Tausende Menschen, die nicht alle nur Buchhändler sein können, strömen dann in die Messehallen. Zu Ihnen gehören

  • Verleger – Ihr Auftritt gleicht immer dem eines Weltstars. Im gewissen Sinne sind sie ja auch die wahren Machthaber dieses Spektakels.
  • Verlagsangestellte – allen voran Vertriebsmenschen und Lektorinnen. Sie sind genötigt, an den Buchständen ihres Verlags Bücher zu verkaufen und vorbeischlendernden Passanten den Weg zur Toilette zu erklären.
  • Autoren – sie halten, als Bestandteil ihres Vertrages, Lesungen vor einem uninteressierten Publikum ab. Insgeheim hoffen sie auf Kamerateams des Fernsehens, durch das sie ihre Popularität steigern möchten.
  • Buchhändler – sie machen sich ein Bild über die wichtigsten Neuerscheinungen und bestellen für ihr Geschäft. Da sie das aber auch über ihre bestehenden Großhändler machen können, scheint der wahre Grund ein anderer zu sein. Die zahlreichen Prostituierten, die aus Tschechien und der Ukraine als Verstärkung zu Messezeiten eingeflogen werden, liefern unter Umständen ein Indiz für den hohen Zulauf der Messe.
  • Manuskriptschreiber – sie sind leicht an den Schweißtropfen, die ihr Antlitz zieren, zu erkennen. Der Gang von Stand zu Stand, von Verlag zu Verlag, an denen sie ihr Manuskript wie Sauerbier anbieten, ist anstrengend. Anfänglich haben sie noch ein freudig errötetes Gesicht, später ein Entmutigtes. Erkennen die Verlagsmenschen einen solchen, verlassen sie fluchtartig ihren Stand und lassen sich verleugnen.
  • Fußvolk – an Öffnungstagen, an denen auch Privatpersonen teilnehmen dürfen, gibt es nur zwei relevante Gruppen: die lesewütigen Frauen und ihre mitgeschleppten Männer. Darüber hinaus tauchen vermehrt Gigolos auf, die jungen Autorinnen vormachen, sie seien bedeutende Verleger. Welchen Zweck sie damit beabsichtigen, ist nur spekulativ.
  • Literaturkritiker - Literaturkritiker lassen sich nur seltenst herab ihren Fuß in die halbseidene Welt des Messeglamours zu setzen, da dies grundsätzlich ihnen zu populistisch erscheint-Ausnahme: Die Bereitstellung von Gratiskäseschnittchen

Verlagsrisiken

Ein Verlag ist angehalten, seinem Verleger ordentliche Gewinne zu bescheren. Hierzu ist die Einhaltung einer gewissen Kette nötig. Der Verlag ist gezwungen,

  • einen Autor billig einzukaufen
  • ostzonales Papier geringster Güte zu beschaffen
  • einen Drucker, der kurz vor dem Konkurs steht, zu finden und ihm ein unmoralisches Angebot zu unterbreiten. Weigert er sich, dieses anzunehmen, lässt ihn seine Hausbank fallen. Er muss also!
  • einen reißerischen Titel zu finden und diesen in Hochglanz mit einem sensationellen Foto als Einband zu drucken
  • einen dramatischen Klappentext dazu zu erfinden
  • einen unter Vertrag stehenden berühmten Autor (u. U. eine dem Verlagshaus angehörige Zeitschrift) zu einer Buchbesprechung hinreißen zu lassen
  • dem Autor Auftritte in jeder erdenklichen Talk-Show zu vermitteln
  • das Buch möglichst teuer zu verkaufen.

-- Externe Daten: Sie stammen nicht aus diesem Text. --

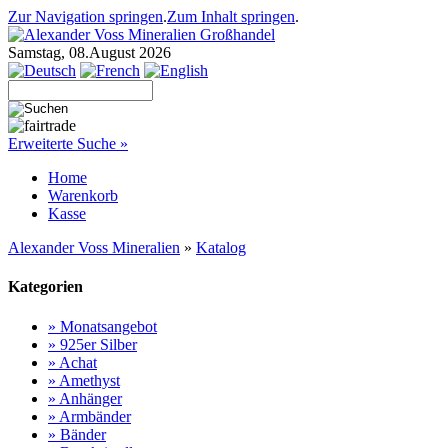
Zur Navigation springen
.
Zum Inhalt springen
.
Samstag, 08.August 2026
Erweiterte Suche »
Home
Warenkorb
Kasse
Alexander Voss Mineralien
»
Katalog
Kategorien
» Monatsangebot
» 925er Silber
» Achat
» Amethyst
» Anhänger
» Armbänder
» Bänder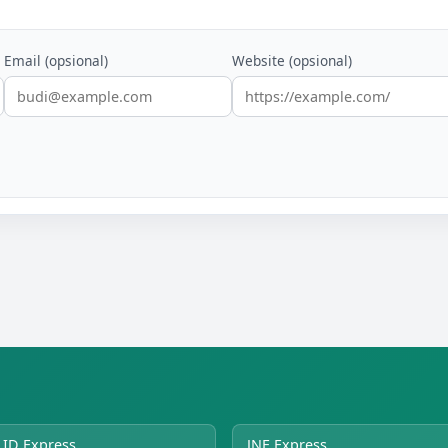
Email (opsional)
Website (opsional)
ID Express
JNE Express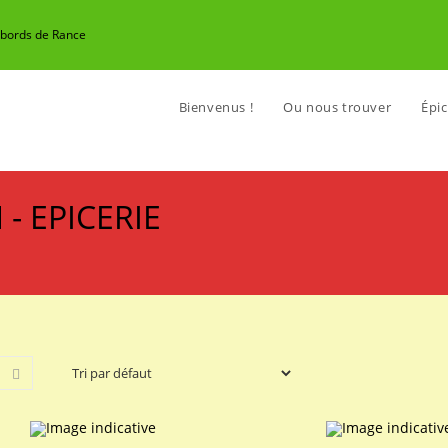
n bords de Rance
Bienvenus !
Ou nous trouver
Épic
 - EPICERIE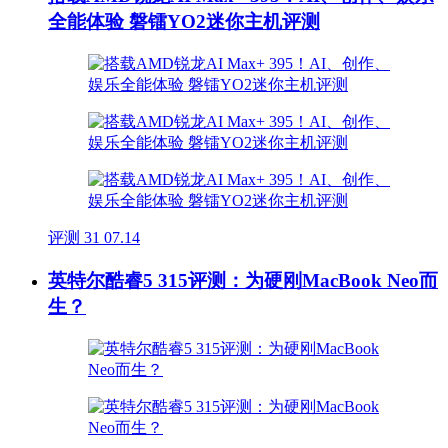
全能体验 磐镭YO2迷你主机评测
评测
31
07.14
英特尔酷睿5 315评测：为硬刚MacBook Neo而
生？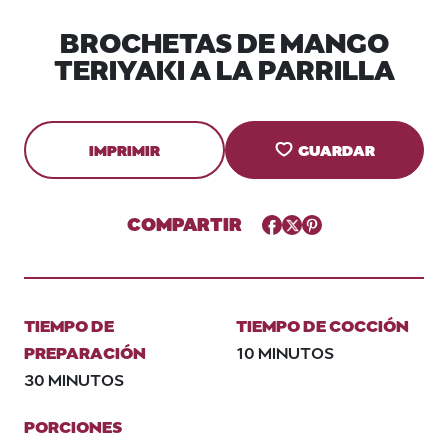
BROCHETAS DE MANGO
TERIYAKI A LA PARRILLA
IMPRIMIR
GUARDAR
COMPARTIR
Facebook
Twitter
Pinterest
TIEMPO DE
TIEMPO DE COCCIÓN
PREPARACIÓN
10 MINUTOS
30 MINUTOS
PORCIONES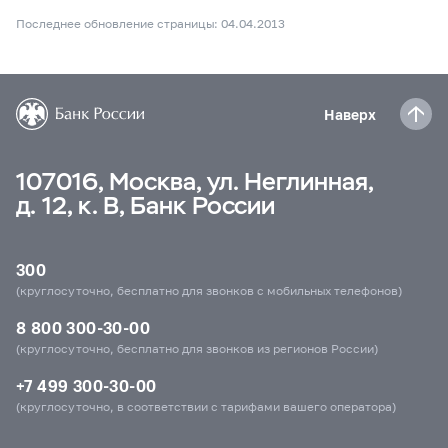
Последнее обновление страницы: 04.04.2013
Наверх
107016, Москва, ул. Неглинная,
д. 12, к. В, Банк России
300
(круглосуточно, бесплатно для звонков с мобильных телефонов)
8 800 300-30-00
(круглосуточно, бесплатно для звонков из регионов России)
+7 499 300-30-00
(круглосуточно, в соответствии с тарифами вашего оператора)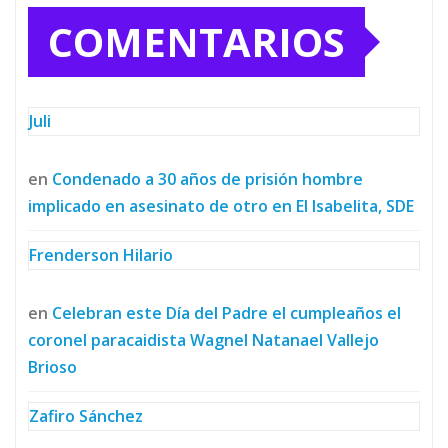
COMENTARIOS
Juli
en
Condenado a 30 años de prisión hombre
implicado en asesinato de otro en El Isabelita, SDE
Frenderson Hilario
en
Celebran este Día del Padre el cumpleaños el
coronel paracaidista Wagnel Natanael Vallejo
Brioso
Zafiro Sánchez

Gelingt diese Kette nicht oder nur unvollständig, läuft ein Verlag Gefahr, auf dem Druckwerk sitzen zu bleiben. Er trägt in diesem Falle das ganze Risiko. Häufig wird versucht, ein solches Buch als Mangelexemplar zu veräußern, um wenigsten die Selbstkosten wieder rauszuholen. Billiger und weitaus effektiver hat sich jedoch bewährt, die Bücher in Wasser einzuweichen, um daraus neues Druckpapier herzustellen.